Sunday, October 8, 2017

China's New Silk Road Could Spur More Electric Cars in Europe




  • Green energy transition depends on Chinese market, CEOs say
  • Siemens-Alstom rail deal shows attention to threat from China
Construction on the One Belt, One Road project in Gwadar, Balochistan, Pakistan, on Aug. 3, 2016.
 
Photographer: Asim Hafeez/Bloomberg
China’s new silk road stretching into the heart of Europe may be what ultimately delivers more climate-friendly technologies like batteries and electric cars.
The trade route known in Beijing as the Belt and Road Initiative is spurring $1 trillion of investment on rail, highways and ports linking Europe and Asia. China’s renewable-energy companies already are using the initiative to open new markets in southern Asia, the Middle East and Africa, according to Bloomberg New Energy Finance. 
Austrian executives gathered outside Vienna to discuss the future of energy are banking on similar market-making effects in Europe. They anticipate the scale of manufacturing from China and quicker market access through the Belt and Road links to drive down the costs electric cars and energy storage technologies in Europe. 
“It’s not a question of if but when, because it’s happening,” Verbund AG Chief Executive Officer Wolfgang Anzengruber said Wednesday at a green energy conference in the small Alpine town of Fuschl, Austria. “If China says it, it is so.”
China’s market-making role in Europe extends beyond developing EVs and is striking at the heart of traditional European businesses, according to Wolfgang Hesoun, chief executive officer of Siemens AG’s Austrian unit, which employs 2,500 workers making trains and trolleys.
“The best ideas come from outside,” Ramon Vullings told the energy executives gathered in Austria.

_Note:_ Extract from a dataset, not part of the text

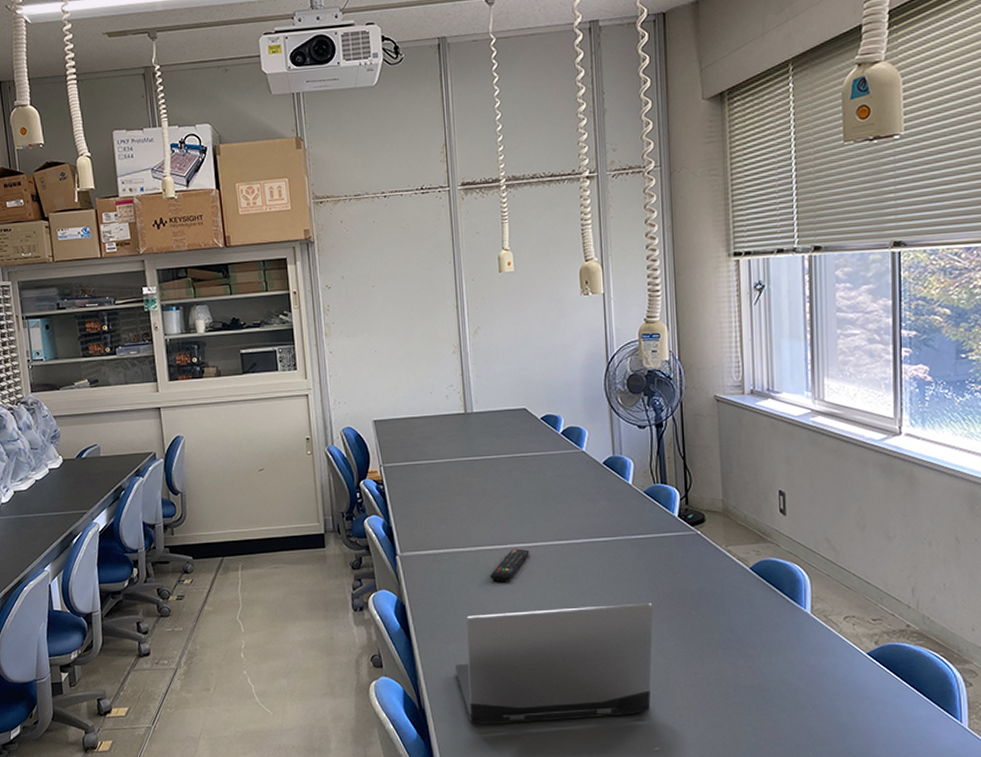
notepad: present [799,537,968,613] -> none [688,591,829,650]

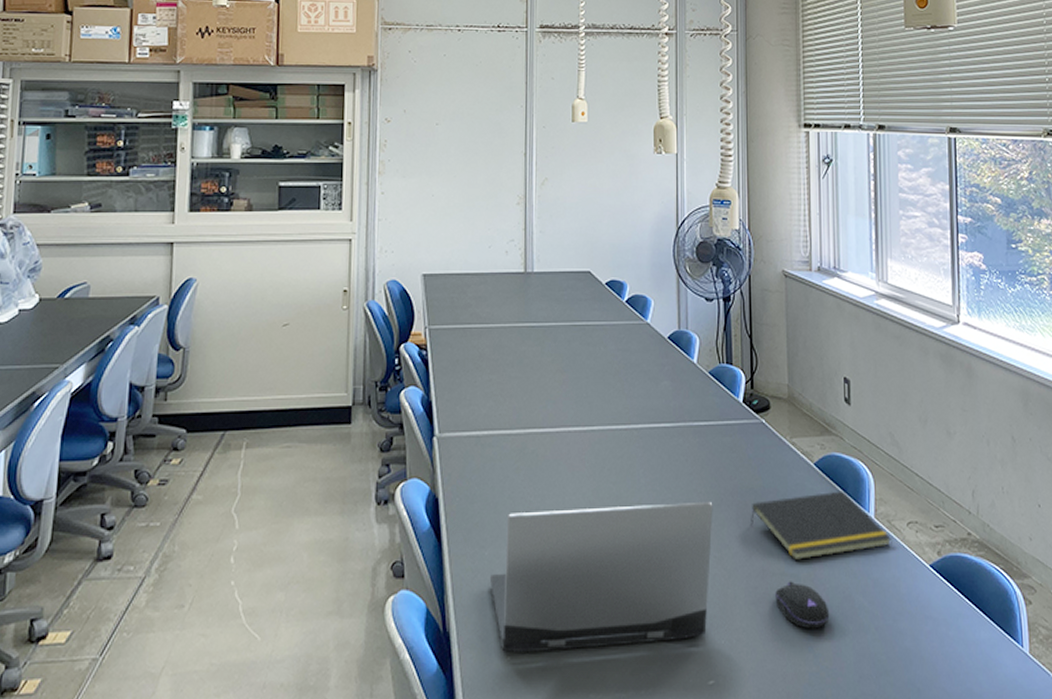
remote control: present [490,548,530,581] -> none [539,433,585,472]
notepad: none [688,591,829,650] -> present [749,491,892,560]
computer mouse: none [714,667,767,707] -> present [775,581,830,629]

The Dutch consultant said he traveled China’s ancient silk road for 1 1/2 years in a bid to bring back new ideas to help Europe’s companies deal with transition to renewables.



European companies will only be able to challenge Chinese companies by developing “locally-oriented” supply chains that cultivate customer loyalty, Hesoun said at the event a day after Siemens merged its rail unit with Alstom SA.
Similarly, just how quickly European companies can develop things like the lithium-ion batteries -- used in electric cars and grid-balancing systems -- depends on how much demand there is for those things consumers in China at the other end of the Belt and Road.
Automakers who employ 300,000 in Austria -- and supply German giants Volkswagen AG and Daimler AG -- are looking for ways to use electric cars to tap into China’s market of 1.4 billion people.
“We need to start developing these technologies because if we don’t, others will,” World Energy Institute Secretary General Christoph Frei said, adding that China’s huge market is leading the green energy shift.